Problem statement:
Extract the lines up to and including the one that contains "left knee: (295, 511)", starting with the first line of the entries below, and omit the pictures.

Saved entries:
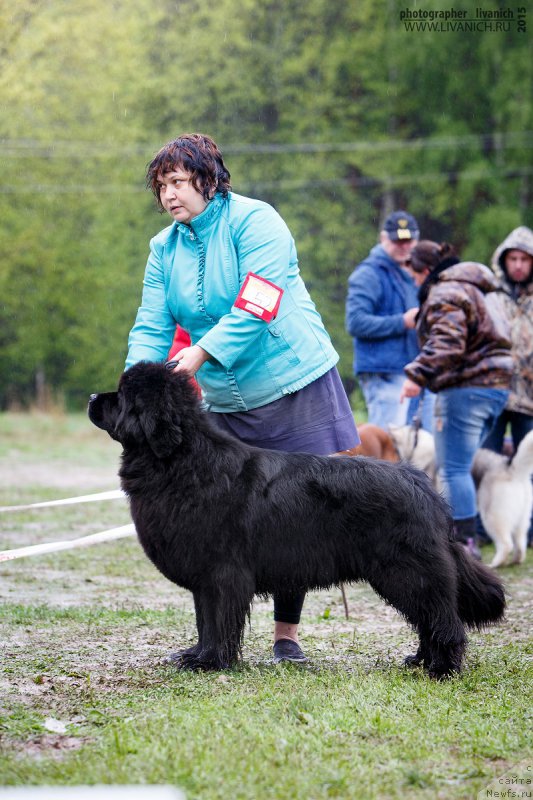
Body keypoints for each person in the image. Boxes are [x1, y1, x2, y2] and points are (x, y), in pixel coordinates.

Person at [126, 133, 360, 665]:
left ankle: (286, 637)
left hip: (292, 380)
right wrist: (134, 387)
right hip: (227, 397)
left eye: (180, 182)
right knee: (228, 521)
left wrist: (202, 352)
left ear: (210, 180)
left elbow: (260, 301)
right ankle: (218, 639)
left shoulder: (257, 222)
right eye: (162, 186)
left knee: (295, 511)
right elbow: (151, 324)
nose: (169, 196)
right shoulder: (163, 249)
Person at [400, 241, 513, 557]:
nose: (414, 283)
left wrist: (415, 376)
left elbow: (449, 344)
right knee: (462, 466)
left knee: (453, 469)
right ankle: (469, 537)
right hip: (496, 388)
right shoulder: (479, 288)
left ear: (424, 270)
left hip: (466, 389)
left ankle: (464, 545)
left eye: (413, 275)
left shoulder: (446, 292)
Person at [345, 210, 434, 431]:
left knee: (418, 449)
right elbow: (355, 322)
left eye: (409, 240)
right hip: (384, 373)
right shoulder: (369, 274)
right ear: (384, 238)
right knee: (389, 447)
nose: (404, 246)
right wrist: (402, 322)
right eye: (398, 241)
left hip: (414, 373)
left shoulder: (416, 273)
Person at [482, 226, 533, 546]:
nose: (518, 265)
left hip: (529, 397)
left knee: (528, 461)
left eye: (524, 259)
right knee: (487, 460)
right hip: (494, 392)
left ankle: (527, 530)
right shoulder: (490, 294)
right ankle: (486, 527)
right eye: (512, 258)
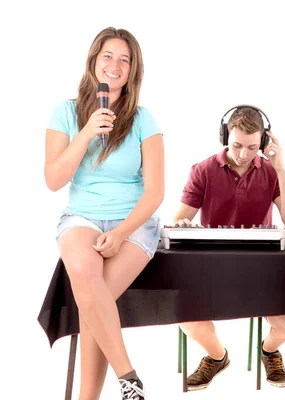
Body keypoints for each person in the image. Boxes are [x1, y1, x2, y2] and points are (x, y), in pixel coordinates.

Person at [44, 27, 164, 400]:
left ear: (132, 71)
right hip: (82, 217)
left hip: (135, 222)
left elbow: (155, 192)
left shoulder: (144, 119)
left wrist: (123, 232)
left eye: (124, 60)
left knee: (93, 301)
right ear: (94, 61)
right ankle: (129, 377)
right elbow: (53, 179)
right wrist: (85, 133)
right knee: (84, 276)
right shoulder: (65, 112)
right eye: (108, 56)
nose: (115, 65)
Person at [172, 105, 285, 391]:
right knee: (182, 313)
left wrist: (281, 169)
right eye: (236, 145)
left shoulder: (271, 172)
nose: (244, 154)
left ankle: (268, 350)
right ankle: (217, 356)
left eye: (252, 147)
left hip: (262, 269)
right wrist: (182, 224)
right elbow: (180, 218)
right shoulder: (203, 170)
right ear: (225, 137)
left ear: (264, 143)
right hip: (212, 266)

Exercise output:
Body keypoints for each person in the image. Boxes are [x1, y1, x2, y2] and points are (x, y), in pixel coordinates.

Person at [126, 133, 360, 665]:
left ankle: (286, 637)
left hip: (292, 380)
right wrist: (134, 387)
right hip: (227, 397)
left eye: (180, 182)
right knee: (228, 521)
left wrist: (202, 352)
left ear: (210, 180)
left elbow: (260, 301)
right ankle: (218, 639)
left shoulder: (257, 222)
right eye: (162, 186)
left knee: (295, 511)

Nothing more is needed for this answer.